Single by Earth, Wind & Fire

from the album Millennium
- B-side: "Even If You Wonder"
- Released: 1993
- Genre: R&B
- Label: Reprise
- Songwriter: Dawn Thomas
- Producer: Maurice White

Earth, Wind & Fire singles chronology
| "Wanna Be the Man" (1990) | "Spend the Night" (1993) | "Sunday Morning" (1993) |

= Spend the Night (Earth, Wind & Fire song) =

"Spend the Night" is a song recorded by American band Earth, Wind & Fire, released in 1993 by Reprise Records as the first single from their sixteenth album, Millennium (1993). The song reached No. 36 on the US Billboard Adult R&B Songs chart and No. 33 on the Oricon Japanese Pop Singles chart.

==Overview==
"Spend the Night" was produced by Maurice White and composed by Dawn Thomas.

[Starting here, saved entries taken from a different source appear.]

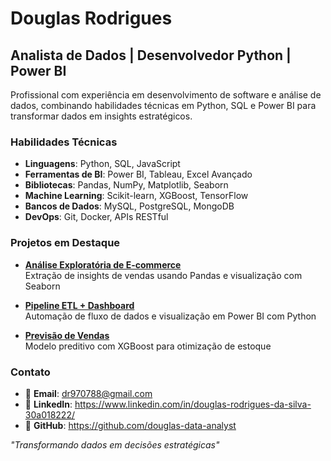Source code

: # Douglas Rodrigues

## Analista de Dados | Desenvolvedor Python | Power BI  

Profissional com experiência em desenvolvimento de software e análise de dados, combinando habilidades técnicas em Python, SQL e Power BI para transformar dados em insights estratégicos.  

### Habilidades Técnicas

- **Linguagens**: Python, SQL, JavaScript  
- **Ferramentas de BI**: Power BI, Tableau, Excel Avançado  
- **Bibliotecas**: Pandas, NumPy, Matplotlib, Seaborn  
- **Machine Learning**: Scikit-learn, XGBoost, TensorFlow  
- **Bancos de Dados**: MySQL, PostgreSQL, MongoDB  
- **DevOps**: Git, Docker, APIs RESTful  

### Projetos em Destaque

- **[Análise Exploratória de E-commerce](https://github.com/douglas-data-analyst/ecommerce-analysis)**  
  Extração de insights de vendas usando Pandas e visualização com Seaborn  

- **[Pipeline ETL + Dashboard](https://github.com/douglas-data-analyst/etl-dashboard)**  
  Automação de fluxo de dados e visualização em Power BI com Python  

- **[Previsão de Vendas](https://github.com/douglas-data-analyst/sales-prediction)**  
  Modelo preditivo com XGBoost para otimização de estoque  

### Contato

- 📩 **Email**: dr970788@gmail.com  
- 💼 **LinkedIn**: https://www.linkedin.com/in/douglas-rodrigues-da-silva-30a018222/
- 🐙 **GitHub**: https://github.com/douglas-data-analyst

*"Transformando dados em decisões estratégicas"*  

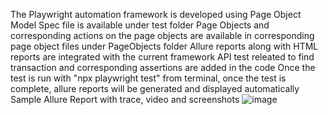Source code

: The Playwright automation framework is developed using Page Object Model
Spec file is available under test folder
Page Objects and corresponding actions on the page objects are available in corresponding page object files under PageObjects folder
Allure reports along with HTML reports are integrated with the current framework
API test releated to find transaction and corresponding assertions are added in the code
Once the test is run with "npx playwright test" from terminal, once the test is complete, allure reports will be generated and displayed automatically
Sample Allure Report with trace, video and screenshots 
![image](https://github.com/user-attachments/assets/8c0f36f8-bce9-49f1-b573-0eaea00cb0f4)
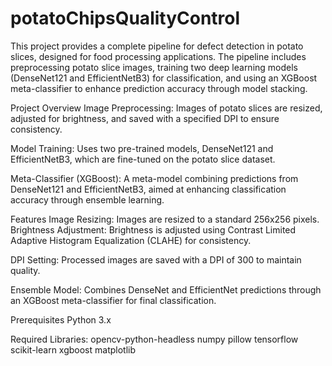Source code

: # potatoChipsQualityControl
This project provides a complete pipeline for defect detection in potato slices, designed for food processing applications. The pipeline includes preprocessing potato slice images, training two deep learning models (DenseNet121 and EfficientNetB3) for classification, and using an XGBoost meta-classifier to enhance prediction accuracy through model stacking.

Project Overview
Image Preprocessing: Images of potato slices are resized, adjusted for brightness, and saved with a specified DPI to ensure consistency.

Model Training: Uses two pre-trained models, DenseNet121 and EfficientNetB3, which are fine-tuned on the potato slice dataset.

Meta-Classifier (XGBoost): A meta-model combining predictions from DenseNet121 and EfficientNetB3, aimed at enhancing classification accuracy through ensemble learning.

Features
Image Resizing: Images are resized to a standard 256x256 pixels.
Brightness Adjustment: Brightness is adjusted using Contrast Limited Adaptive Histogram Equalization (CLAHE) for consistency.

DPI Setting: Processed images are saved with a DPI of 300 to maintain quality.

Ensemble Model: Combines DenseNet and EfficientNet predictions through an XGBoost meta-classifier for final classification.

Prerequisites
Python 3.x

Required Libraries:
opencv-python-headless
numpy
pillow
tensorflow
scikit-learn
xgboost
matplotlib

The single's B-side was "Even If You Wonder". Both tracks are from the group's 1993 studio album Millennium.

==Critical reception==
Larry Flick of Billboard called the song "A shining moment from the group's fine Millennium album". Derek Ali of the Dayton Daily News noted "Cult fans can still mouth the words to classic Earth, Wind & Fire hits..Now they can learn the words to...Spend the Night."